## Items from a dataset
══════════════════════════════

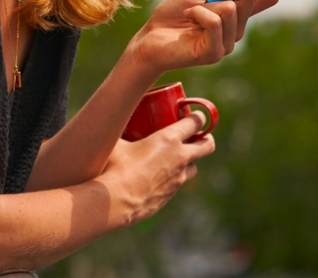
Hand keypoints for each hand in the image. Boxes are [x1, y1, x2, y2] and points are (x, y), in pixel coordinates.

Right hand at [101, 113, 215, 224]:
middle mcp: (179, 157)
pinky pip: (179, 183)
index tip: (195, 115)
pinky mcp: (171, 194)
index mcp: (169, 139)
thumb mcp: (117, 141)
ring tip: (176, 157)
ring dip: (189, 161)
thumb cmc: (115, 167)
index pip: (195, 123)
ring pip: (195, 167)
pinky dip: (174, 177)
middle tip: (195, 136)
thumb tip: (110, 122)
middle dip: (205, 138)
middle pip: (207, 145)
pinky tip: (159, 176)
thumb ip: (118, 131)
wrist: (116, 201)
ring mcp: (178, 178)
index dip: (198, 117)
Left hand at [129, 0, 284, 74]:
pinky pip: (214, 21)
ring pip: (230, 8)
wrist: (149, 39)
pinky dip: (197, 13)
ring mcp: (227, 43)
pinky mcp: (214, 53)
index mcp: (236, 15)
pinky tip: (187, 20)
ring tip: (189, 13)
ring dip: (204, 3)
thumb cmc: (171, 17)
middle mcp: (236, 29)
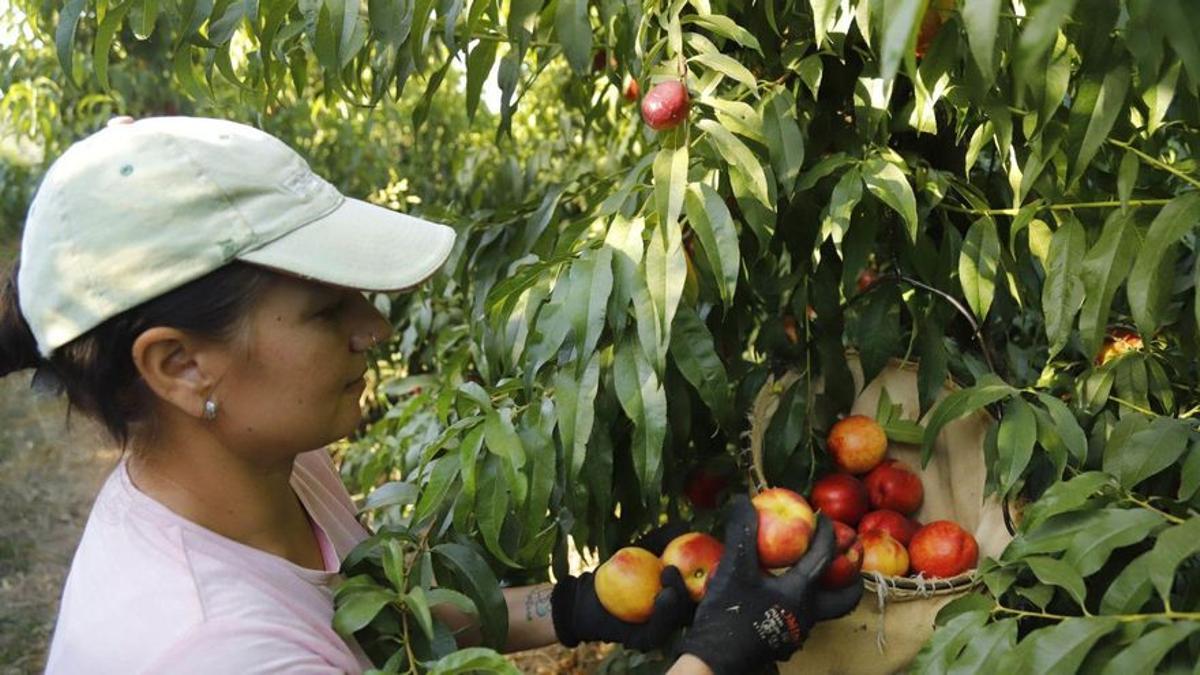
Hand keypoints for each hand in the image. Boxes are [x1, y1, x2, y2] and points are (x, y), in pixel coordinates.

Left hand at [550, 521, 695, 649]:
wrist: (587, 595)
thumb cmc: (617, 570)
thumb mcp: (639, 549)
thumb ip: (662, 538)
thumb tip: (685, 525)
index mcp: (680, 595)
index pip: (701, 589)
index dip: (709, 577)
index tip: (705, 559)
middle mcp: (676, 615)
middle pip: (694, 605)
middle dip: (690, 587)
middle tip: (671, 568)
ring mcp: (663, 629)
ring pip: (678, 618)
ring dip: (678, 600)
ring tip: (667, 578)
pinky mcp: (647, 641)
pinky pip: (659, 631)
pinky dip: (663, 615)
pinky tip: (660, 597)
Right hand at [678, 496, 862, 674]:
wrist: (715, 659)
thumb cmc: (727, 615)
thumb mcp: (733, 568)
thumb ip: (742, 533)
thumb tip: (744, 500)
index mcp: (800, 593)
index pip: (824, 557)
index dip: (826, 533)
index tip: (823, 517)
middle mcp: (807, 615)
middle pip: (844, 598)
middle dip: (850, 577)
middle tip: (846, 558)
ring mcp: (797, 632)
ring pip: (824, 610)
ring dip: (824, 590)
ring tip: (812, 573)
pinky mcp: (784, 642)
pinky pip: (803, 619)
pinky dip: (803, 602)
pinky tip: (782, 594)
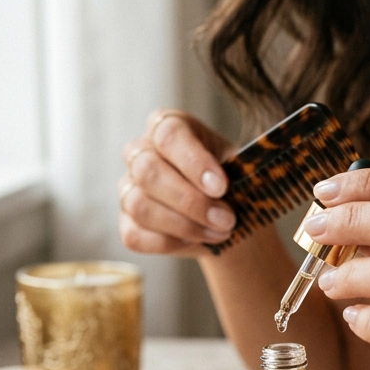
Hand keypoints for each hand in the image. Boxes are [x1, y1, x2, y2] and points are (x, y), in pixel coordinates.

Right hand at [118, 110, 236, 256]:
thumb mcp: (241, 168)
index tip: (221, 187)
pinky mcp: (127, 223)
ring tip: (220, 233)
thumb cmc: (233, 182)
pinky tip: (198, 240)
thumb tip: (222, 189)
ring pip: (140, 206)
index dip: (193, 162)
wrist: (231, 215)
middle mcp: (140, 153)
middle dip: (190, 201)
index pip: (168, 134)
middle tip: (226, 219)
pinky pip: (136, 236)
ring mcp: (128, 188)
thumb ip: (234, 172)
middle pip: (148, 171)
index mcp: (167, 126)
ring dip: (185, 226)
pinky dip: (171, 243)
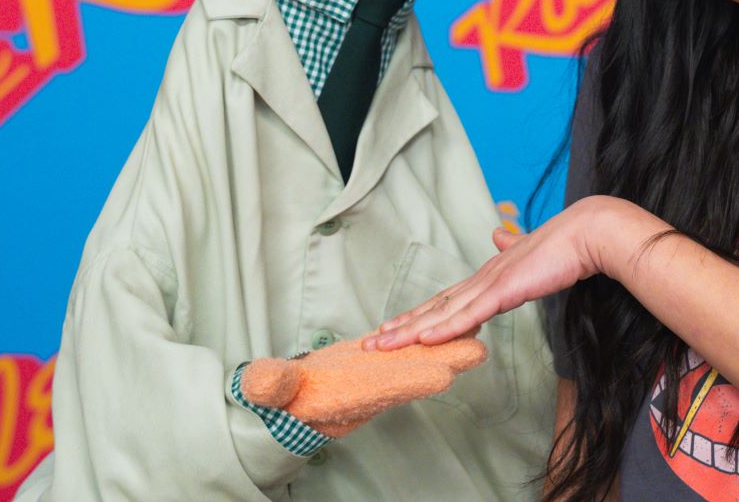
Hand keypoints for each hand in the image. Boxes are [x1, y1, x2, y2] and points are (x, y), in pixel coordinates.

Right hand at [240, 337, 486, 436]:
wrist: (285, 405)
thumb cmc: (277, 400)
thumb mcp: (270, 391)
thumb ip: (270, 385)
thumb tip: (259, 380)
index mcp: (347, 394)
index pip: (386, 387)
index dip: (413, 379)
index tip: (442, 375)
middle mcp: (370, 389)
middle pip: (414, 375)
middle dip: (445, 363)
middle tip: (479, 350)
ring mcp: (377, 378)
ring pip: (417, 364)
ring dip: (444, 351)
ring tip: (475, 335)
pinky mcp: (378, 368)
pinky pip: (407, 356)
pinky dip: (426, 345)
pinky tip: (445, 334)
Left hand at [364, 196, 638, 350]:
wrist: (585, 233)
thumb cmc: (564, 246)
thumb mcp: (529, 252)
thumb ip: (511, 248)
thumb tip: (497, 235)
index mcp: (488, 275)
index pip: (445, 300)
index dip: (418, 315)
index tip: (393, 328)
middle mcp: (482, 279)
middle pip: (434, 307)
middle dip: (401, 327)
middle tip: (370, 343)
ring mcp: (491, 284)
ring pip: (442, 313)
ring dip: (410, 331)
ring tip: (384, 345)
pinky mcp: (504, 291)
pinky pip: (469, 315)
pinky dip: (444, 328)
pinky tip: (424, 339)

══════════════════════════════

## WORK REQUEST
The preceding entries are to be written out again exactly, with the pictures removed.

## SOLUTION
Hand keypoints for each hand in the image. Boxes are [x1, y1, x2, y2] and points are (x, y), in pixel coordinates.

Right hand at [101, 113, 215, 224]:
middle mcp: (179, 157)
pinky pip: (179, 183)
index tip: (195, 115)
pinky mcp: (171, 194)
index mcp: (169, 139)
thumb mcp: (117, 141)
ring tip: (176, 157)
ring dip: (189, 161)
thumb cmc: (115, 167)
index pip: (195, 123)
ring pip: (195, 167)
pinky dip: (174, 177)
middle tip: (195, 136)
thumb tip: (110, 122)
middle dip: (205, 138)
middle pip: (207, 145)
pinky tip: (159, 176)
thumb ip: (118, 131)
wrist: (116, 201)
ring mcp: (178, 178)
index dip: (198, 117)
Left hand at [129, 0, 284, 74]:
pinky pip: (214, 21)
ring pip: (230, 8)
wrist: (149, 39)
pinky dip: (197, 13)
ring mcp: (227, 43)
pinky mcp: (214, 53)
index mcp: (236, 15)
pinky tip: (187, 20)
ring tip: (189, 13)
ring dip: (204, 3)
thumb cmc: (171, 17)
middle mcp: (236, 29)
Hand keypoints for each hand in the image. Boxes are [x1, y1, x2, y2] and points are (x, y), in pixel coordinates.

Left hand at [550, 521, 695, 649]:
wrist: (587, 595)
thumb cmc: (617, 570)
thumb mcp: (639, 549)
thumb ip: (662, 538)
thumb tip: (685, 525)
index mcp: (680, 595)
index pip: (701, 589)
index dip: (709, 577)
index tip: (705, 559)
middle mcp: (676, 615)
middle pip: (694, 605)
middle dip: (690, 587)
middle tip: (671, 568)
ring mcp: (663, 629)
ring pip: (678, 618)
ring dip: (678, 600)
ring tip: (667, 578)
pinky mcp: (647, 641)
pinky pip: (659, 631)
pinky dip: (663, 615)
pinky tip: (660, 597)
Right hand at [678, 496, 862, 674]:
wrist: (715, 659)
thumb cmc: (727, 615)
thumb mcp: (733, 568)
thumb ip: (742, 533)
thumb tip: (744, 500)
index mcp: (800, 593)
index pip: (824, 557)
index dip: (826, 533)
index tip: (823, 517)
middle mcp: (807, 615)
middle pip: (844, 598)
middle dip: (850, 577)
middle tip: (846, 558)
ring mcp: (797, 632)
ring pip: (824, 610)
ring dip: (824, 590)
ring tip: (812, 573)
pinky mcp: (784, 642)
pinky pip: (803, 619)
pinky dip: (803, 602)
pinky tip: (782, 594)
Hand keypoints for each hand in the image. Boxes are [x1, y1, x2, y2] and points are (x, y), in pixel coordinates.

Right hand at [118, 110, 236, 256]:
thumb mcp: (241, 168)
index tip: (221, 187)
pinky mcp: (127, 223)
ring tip: (220, 233)
thumb cmc: (233, 182)
pinky tip: (198, 240)
thumb tip: (222, 189)
ring pip: (140, 206)
index dip: (193, 162)
wrist: (231, 215)
middle mcp: (140, 153)
middle dip: (190, 201)
index pip: (168, 134)
middle tip: (226, 219)
pinky pip: (136, 236)
ring mcp: (128, 188)
thumb ip: (234, 172)
middle pip: (148, 171)
index mcp: (167, 126)
ring dip: (185, 226)
pinky dip: (171, 243)
Hand keypoints for each hand in the image. Boxes are [x1, y1, x2, y2] and points are (x, y), in pixel coordinates.

Right hand at [240, 337, 486, 436]:
wrist: (285, 405)
thumb cmc: (277, 400)
thumb mcp: (270, 391)
thumb ip: (270, 385)
thumb tip: (259, 380)
index mcp: (347, 394)
index pip: (386, 387)
index dip: (413, 379)
index tip: (442, 375)
middle mcp: (370, 389)
middle pip: (414, 375)
middle dip: (445, 363)
middle tip: (479, 350)
ring mcp: (377, 378)
ring pip: (417, 364)
ring dip: (444, 351)
ring tip: (475, 335)
pinky mcp: (378, 368)
pinky pip: (407, 356)
pinky dip: (426, 345)
pinky tip: (445, 334)
Left hand at [364, 196, 638, 350]:
wrist: (585, 233)
thumb cmc: (564, 246)
thumb mcp: (529, 252)
thumb ip: (511, 248)
thumb tip: (497, 235)
index mcp: (488, 275)
index pip: (445, 300)
index dip: (418, 315)
index tip: (393, 328)
middle mcp: (482, 279)
middle pip: (434, 307)
middle dip: (401, 327)
middle tip: (370, 343)
ring mcp: (491, 284)
ring pip: (442, 313)
ring dip: (410, 331)
ring tip: (384, 345)
pinky mcp: (504, 291)
pinky pip: (469, 315)
pinky dip: (444, 328)
pinky tip: (424, 339)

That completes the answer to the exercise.